Business backing is vital to an IT project’s success

“If you don’t get that business engagement it is over and done – stop,” Ross said.

“If they are not fully committed, they won’t…

…make resources available or work with IT to make sure that as the project is progressing that any obstacles that are preventing success are eliminated.”

Shared services and the successful IT department

On average, business change drivers receive the majority (60 per cent) of their IT services through shared services, CISR research found.

“They are more reliant on shared services, and those shared services are more mature,” Ross said.

“They have more discipline around defining those services, pricing those services, delivering those services and defining the role of the product manager and service manager.”

Ross said that once organisations became proficient at establishing and running internal shared services centres for back office services, such as HR and finance, they are more likely to branch out into offering further shared services within the organisation.

“When you get good at back office you ask yourself ‘Are there other things that don’t qualify as back office that we all share?'” she said.

“For example at Procter & Gamble they have 250 product managers that share needs, and they have been able to move into offering shared services for things like packaging design.”

Why organisations should steer clear of running shared services centres that provide services to outside organisations

While an organisation may be able to make money by expanding its internal shared services operation to sell services to third parties, Ross said that such an approach should be avoided.

“These do not tend to be long-term successes and there are obvious reasons why,” Ross said.

“You have this problem of sub-optimising what you are doing internally in order to meet the needs of external customers.

“I don’t think that we have ever learnt how to resolve that.”

How analysing business data will provide organisations with a competitive edge

“Becoming really good at using information effectively is really hard but essential. It absolutely is going to be a source of competitive advantage,” Ross said.

Before organisations can effectively analyse business information they need to first identify where the same information is being captured multiple times across the variety of databases that will exist within the average business, Ross said.

“We need them to be consistent – that’s why there’s so much emphasis on master data management,” she said.

Once an organisation has simplified the way it captures data it can begin properly linking that data to other information that it has, and use it to gain insights into the best way to run that organisation.

“You read the literature and you would think that this had been going on since 1990, but this hasn’t been going on because we couldn’t work out how to do it.

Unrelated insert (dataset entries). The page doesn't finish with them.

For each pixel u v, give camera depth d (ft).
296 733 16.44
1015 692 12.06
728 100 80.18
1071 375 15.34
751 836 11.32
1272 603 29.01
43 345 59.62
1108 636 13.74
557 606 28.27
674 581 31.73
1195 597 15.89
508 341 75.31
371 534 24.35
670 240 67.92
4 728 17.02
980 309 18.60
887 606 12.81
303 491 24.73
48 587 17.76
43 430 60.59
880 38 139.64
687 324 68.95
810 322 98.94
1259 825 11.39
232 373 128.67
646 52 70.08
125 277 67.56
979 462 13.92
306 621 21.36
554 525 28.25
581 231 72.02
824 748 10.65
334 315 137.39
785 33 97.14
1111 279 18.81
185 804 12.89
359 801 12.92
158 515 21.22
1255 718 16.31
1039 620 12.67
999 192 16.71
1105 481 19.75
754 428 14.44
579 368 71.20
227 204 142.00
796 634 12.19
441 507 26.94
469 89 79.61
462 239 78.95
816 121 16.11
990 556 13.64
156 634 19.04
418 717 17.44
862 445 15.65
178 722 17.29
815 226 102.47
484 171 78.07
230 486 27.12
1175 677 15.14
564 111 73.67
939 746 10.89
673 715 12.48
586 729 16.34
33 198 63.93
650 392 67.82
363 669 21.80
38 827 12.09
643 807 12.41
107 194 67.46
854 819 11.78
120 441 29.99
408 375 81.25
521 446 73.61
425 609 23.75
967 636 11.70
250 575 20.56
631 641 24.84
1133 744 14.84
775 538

It’s incredibly hard to do this well,” Ross said.

An example given by Ross is 7-Eleven Japan, a Japanese retail store studied by CISR, which uses data such as what products sold yesterday or on the same day last year to help predict what goods are likely to sell on any particular day.

However, Ross believes that, in general, organisations are still too uncertain about the exact nature of the information that is being captured to be able to use it to gain truly useful insights.

“There’s still much confusion around what are the attributes of the customer that we can all agree on across the organisation and how to capture those attributes consistently,” she said.

“It’s not like that’s a technical problem – if nobody knows what they’re talking about and you can’t fix that technically.”

There is also a lot of potential for organisations to gain useful insights from unstructured data: data that is not stored within the organisation’s databases.

Ross gave the example of how 7-Eleven Japan could use weather reports to predict what kind of meals might be popular on a given day, for instance in general hot meals would be more likely to sell on a cold day.

However, said Ross, most organisations are a long way from being able to routinely analyse such information.